• [Given problem a] Set down, word for word, the stretch of the article on CPA firm pricing and billing that begins at "Pricing is an" and stops after "and could collect.".
**** Text to read ****
CPA firms provide invaluable advice to business clients but often struggle to run their own businesses effectively, particularly in the areas of pricing, billing and collections. Failure to set appropriate fees, deliver bills in a timely fashion and collect payment promptly—or even in full—cuts into a firm’s profitability, hurting the business and the accountants in it.
Remedying this situation requires CPA firms to make a conscious effort to ensure they get paid an appropriate price in a timely fashion. To best do this, CPA firms should secure the fee agreement upfront, when their value to the client is greatest, and make sure they deliver excellent work on, or ahead of, schedule. If the job requires more work than was expected, the CPA should contact the client as soon as possible to discuss the need for extra fees. When the work is done, firms should deliver the product and the bill at the same time. This increases the chances that the client will go ahead and pay the bill, sparing CPA firms the wasted time and anxiety that develop from having to send statements or hound clients to collect what is owed.
For the firm’s partners, the goal is to free their minds and time for more productive endeavors and ensure that their business is providing shareholders with the revenue needed to compensate staff appropriately and plan for the practice’s growth and the partners’ retirement.
Pricing is an art, but many CPA firms treat it as a science. Firms often use a time run or fee chart to determine a bill rather than taking the time to understand the value of the services they provide. Exhibit 1 presents a list of pricing techniques.
CPA firms need to review each service they provide and price it accordingly (see Exhibit 2). They should examine what they do for the client, where they add value and how they apply their training, knowledge, experience and resources to arrive at a successful result. Without that understanding, CPA firms won’t bill the appropriate amount, and that usually means they will charge less than they should and could collect.
**** Data for the task ****
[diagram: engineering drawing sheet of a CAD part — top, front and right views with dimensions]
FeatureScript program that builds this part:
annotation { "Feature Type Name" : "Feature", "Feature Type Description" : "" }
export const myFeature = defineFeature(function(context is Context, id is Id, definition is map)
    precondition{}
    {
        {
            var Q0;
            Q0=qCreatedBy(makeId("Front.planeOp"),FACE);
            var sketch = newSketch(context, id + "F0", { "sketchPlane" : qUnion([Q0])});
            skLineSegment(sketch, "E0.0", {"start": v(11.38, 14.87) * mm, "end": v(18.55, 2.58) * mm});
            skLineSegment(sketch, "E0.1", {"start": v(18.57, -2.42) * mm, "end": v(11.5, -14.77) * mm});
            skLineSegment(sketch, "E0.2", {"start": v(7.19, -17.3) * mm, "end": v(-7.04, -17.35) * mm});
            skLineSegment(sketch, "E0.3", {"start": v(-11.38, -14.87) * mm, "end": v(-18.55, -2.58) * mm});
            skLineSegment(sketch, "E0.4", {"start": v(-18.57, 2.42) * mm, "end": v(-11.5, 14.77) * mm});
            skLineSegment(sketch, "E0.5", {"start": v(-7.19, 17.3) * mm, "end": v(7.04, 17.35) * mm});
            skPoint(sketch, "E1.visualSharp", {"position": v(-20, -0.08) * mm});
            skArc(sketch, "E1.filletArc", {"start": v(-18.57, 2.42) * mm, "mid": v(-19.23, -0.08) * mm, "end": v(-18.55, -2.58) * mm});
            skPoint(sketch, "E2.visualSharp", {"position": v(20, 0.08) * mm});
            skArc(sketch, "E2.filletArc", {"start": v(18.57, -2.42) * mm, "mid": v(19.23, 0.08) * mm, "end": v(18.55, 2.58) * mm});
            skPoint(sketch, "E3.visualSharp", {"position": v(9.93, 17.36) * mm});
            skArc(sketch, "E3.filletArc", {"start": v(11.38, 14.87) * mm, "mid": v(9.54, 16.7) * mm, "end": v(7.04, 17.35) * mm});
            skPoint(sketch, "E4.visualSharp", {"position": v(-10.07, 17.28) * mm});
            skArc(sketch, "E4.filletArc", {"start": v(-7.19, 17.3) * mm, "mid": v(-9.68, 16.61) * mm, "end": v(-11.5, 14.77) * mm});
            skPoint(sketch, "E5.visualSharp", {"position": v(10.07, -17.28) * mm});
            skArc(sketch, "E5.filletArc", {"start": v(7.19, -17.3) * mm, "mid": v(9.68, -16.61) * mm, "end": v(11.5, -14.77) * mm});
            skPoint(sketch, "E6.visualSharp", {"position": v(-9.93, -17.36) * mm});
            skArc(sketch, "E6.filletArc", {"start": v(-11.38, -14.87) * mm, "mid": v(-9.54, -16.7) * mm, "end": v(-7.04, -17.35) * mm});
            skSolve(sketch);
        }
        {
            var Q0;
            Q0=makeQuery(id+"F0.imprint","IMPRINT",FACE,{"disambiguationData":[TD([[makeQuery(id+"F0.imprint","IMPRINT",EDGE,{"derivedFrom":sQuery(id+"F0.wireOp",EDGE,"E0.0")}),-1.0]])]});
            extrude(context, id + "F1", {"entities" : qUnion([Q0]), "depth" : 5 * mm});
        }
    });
****
• [Given problem b] Return each line of the records that contains the string "skLineSegment".

• [Solution a]
Pricing is an art, but many CPA firms treat it as a science. Firms often use a time run or fee chart to determine a bill rather than taking the time to understand the value of the services they provide. Exhibit 1 presents a list of pricing techniques.
CPA firms need to review each service they provide and price it accordingly (see Exhibit 2). They should examine what they do for the client, where they add value and how they apply their training, knowledge, experience and resources to arrive at a successful result. Without that understanding, CPA firms won’t bill the appropriate amount, and that usually means they will charge less than they should and could collect.

• [Solution b]
            skLineSegment(sketch, "E0.0", {"start": v(11.38, 14.87) * mm, "end": v(18.55, 2.58) * mm});
            skLineSegment(sketch, "E0.1", {"start": v(18.57, -2.42) * mm, "end": v(11.5, -14.77) * mm});
            skLineSegment(sketch, "E0.2", {"start": v(7.19, -17.3) * mm, "end": v(-7.04, -17.35) * mm});
            skLineSegment(sketch, "E0.3", {"start": v(-11.38, -14.87) * mm, "end": v(-18.55, -2.58) * mm});
            skLineSegment(sketch, "E0.4", {"start": v(-18.57, 2.42) * mm, "end": v(-11.5, 14.77) * mm});
            skLineSegment(sketch, "E0.5", {"start": v(-7.19, 17.3) * mm, "end": v(7.04, 17.35) * mm});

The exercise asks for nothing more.